# Reset HR23 - does it erase settings?



## craigsharrow (Oct 30, 2007)

I was told to try resetting my HR23 to get Directv2PC working.

Does reset wipe out scheduled recordings, series, or custom playlist?

If "yes" is there any way to save my settings first?


----------



## Monty23 (Sep 16, 2006)

Resetting your HR23 from either the menu or an RBR will not erase any of your settings or recordings.


----------



## Groundhog45 (Nov 10, 2005)

Be sure to select "Restart Receiver" and not "Reset Defaults" or "Reset Everything". A restart from the menu is preferred to using the RBR if possible. This just performs a reboot and doesn't change any settings.


----------



## jdspencer (Nov 8, 2003)

You can also reboot by power cycling the unit.

Just make sure it isn't recording anything when you do any of the reboot methods, for obvious reasons.


----------



## Mike Bertelson (Jan 24, 2007)

*Restart Receiver* will do just that; restart your receiver.

*Reset Defaults* will NOT erase your recordings but wipe out all your settings; e.g. Favorites, Parental Controls, Display, etc.

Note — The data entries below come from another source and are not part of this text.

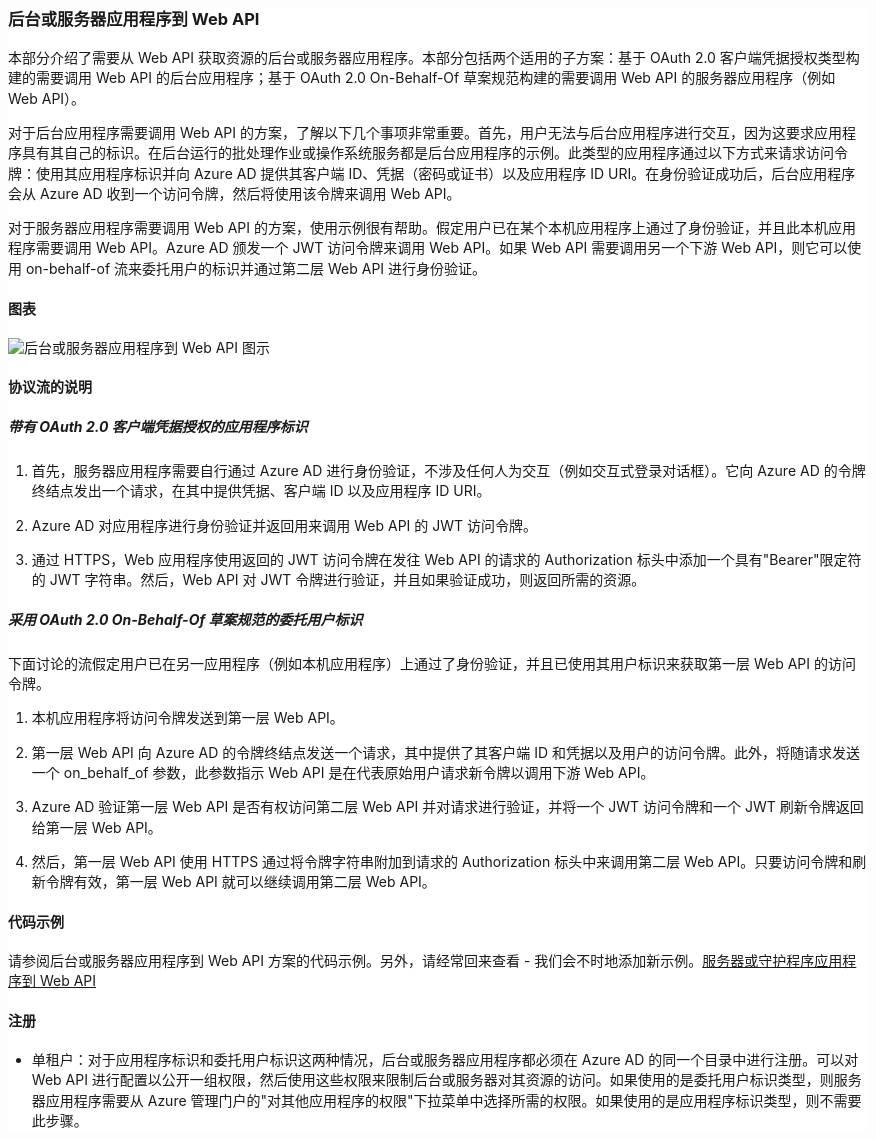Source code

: 
### 后台或服务器应用程序到 Web API


本部分介绍了需要从 Web API 获取资源的后台或服务器应用程序。本部分包括两个适用的子方案：基于 OAuth 2.0 客户端凭据授权类型构建的需要调用 Web API 的后台应用程序；基于 OAuth 2.0 On-Behalf-Of 草案规范构建的需要调用 Web API 的服务器应用程序（例如 Web API）。

对于后台应用程序需要调用 Web API 的方案，了解以下几个事项非常重要。首先，用户无法与后台应用程序进行交互，因为这要求应用程序具有其自己的标识。在后台运行的批处理作业或操作系统服务都是后台应用程序的示例。此类型的应用程序通过以下方式来请求访问令牌：使用其应用程序标识并向 Azure AD 提供其客户端 ID、凭据（密码或证书）以及应用程序 ID URI。在身份验证成功后，后台应用程序会从 Azure AD 收到一个访问令牌，然后将使用该令牌来调用 Web API。

对于服务器应用程序需要调用 Web API 的方案，使用示例很有帮助。假定用户已在某个本机应用程序上通过了身份验证，并且此本机应用程序需要调用 Web API。Azure AD 颁发一个 JWT 访问令牌来调用 Web API。如果 Web API 需要调用另一个下游 Web API，则它可以使用 on-behalf-of 流来委托用户的标识并通过第二层 Web API 进行身份验证。

#### 图表

![后台或服务器应用程序到 Web API 图示](./media/active-directory-authentication-scenarios/daemon_server_app_to_web_api.png)

#### 协议流的说明

##### 带有 OAuth 2.0 客户端凭据授权的应用程序标识

1. 首先，服务器应用程序需要自行通过 Azure AD 进行身份验证，不涉及任何人为交互（例如交互式登录对话框）。它向 Azure AD 的令牌终结点发出一个请求，在其中提供凭据、客户端 ID 以及应用程序 ID URI。


2. Azure AD 对应用程序进行身份验证并返回用来调用 Web API 的 JWT 访问令牌。


3. 通过 HTTPS，Web 应用程序使用返回的 JWT 访问令牌在发往 Web API 的请求的 Authorization 标头中添加一个具有"Bearer"限定符的 JWT 字符串。然后，Web API 对 JWT 令牌进行验证，并且如果验证成功，则返回所需的资源。


##### 采用 OAuth 2.0 On-Behalf-Of 草案规范的委托用户标识

下面讨论的流假定用户已在另一应用程序（例如本机应用程序）上通过了身份验证，并且已使用其用户标识来获取第一层 Web API 的访问令牌。

1. 本机应用程序将访问令牌发送到第一层 Web API。


2. 第一层 Web API 向 Azure AD 的令牌终结点发送一个请求，其中提供了其客户端 ID 和凭据以及用户的访问令牌。此外，将随请求发送一个 on\_behalf\_of 参数，此参数指示 Web API 是在代表原始用户请求新令牌以调用下游 Web API。


3. Azure AD 验证第一层 Web API 是否有权访问第二层 Web API 并对请求进行验证，并将一个 JWT 访问令牌和一个 JWT 刷新令牌返回给第一层 Web API。


4. 然后，第一层 Web API 使用 HTTPS 通过将令牌字符串附加到请求的 Authorization 标头中来调用第二层 Web API。只要访问令牌和刷新令牌有效，第一层 Web API 就可以继续调用第二层 Web API。

#### 代码示例

请参阅后台或服务器应用程序到 Web API 方案的代码示例。另外，请经常回来查看 - 我们会不时地添加新示例。[服务器或守护程序应用程序到 Web API](/documentation/articles/active-directory-code-samples/#server-or-daemon-application-to-web-api/)

#### 注册

- 单租户：对于应用程序标识和委托用户标识这两种情况，后台或服务器应用程序都必须在 Azure AD 的同一个目录中进行注册。可以对 Web API 进行配置以公开一组权限，然后使用这些权限来限制后台或服务器对其资源的访问。如果使用的是委托用户标识类型，则服务器应用程序需要从 Azure 管理门户的"对其他应用程序的权限"下拉菜单中选择所需的权限。如果使用的是应用程序标识类型，则不需要此步骤。

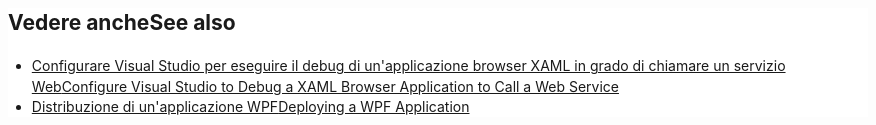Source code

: ## <a name="see-also"></a><span data-ttu-id="94fdb-233">Vedere anche</span><span class="sxs-lookup"><span data-stu-id="94fdb-233">See also</span></span>

- [<span data-ttu-id="94fdb-234">Configurare Visual Studio per eseguire il debug di un'applicazione browser XAML in grado di chiamare un servizio Web</span><span class="sxs-lookup"><span data-stu-id="94fdb-234">Configure Visual Studio to Debug a XAML Browser Application to Call a Web Service</span></span>](configure-vs-to-debug-a-xaml-browser-to-call-a-web-service.md)
- [<span data-ttu-id="94fdb-235">Distribuzione di un'applicazione WPF</span><span class="sxs-lookup"><span data-stu-id="94fdb-235">Deploying a WPF Application</span></span>](deploying-a-wpf-application-wpf.md)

*Reset Everything* will wipe out EVERYTHING. It states this may take 2-3 hours. It wipes the hard drive clean and resets everything to factory defaults.

Mike


----------



## CCarncross (Jul 19, 2005)

jdspencer said:


> You can also reboot by power cycling the unit.
> 
> Just make sure it isn't recording anything when you do any of the reboot methods, for obvious reasons.


The only way to actually power cycle the unit is to pull the power plug, and that should only be used as a last result, its too easy to corrupt the Hard drive data by pulling the power plug. The *only safe way* to power cycle one of these dvr's is to restart it through the menu or the RBR(red button reset), then pull the power plug when all the lights go out.


----------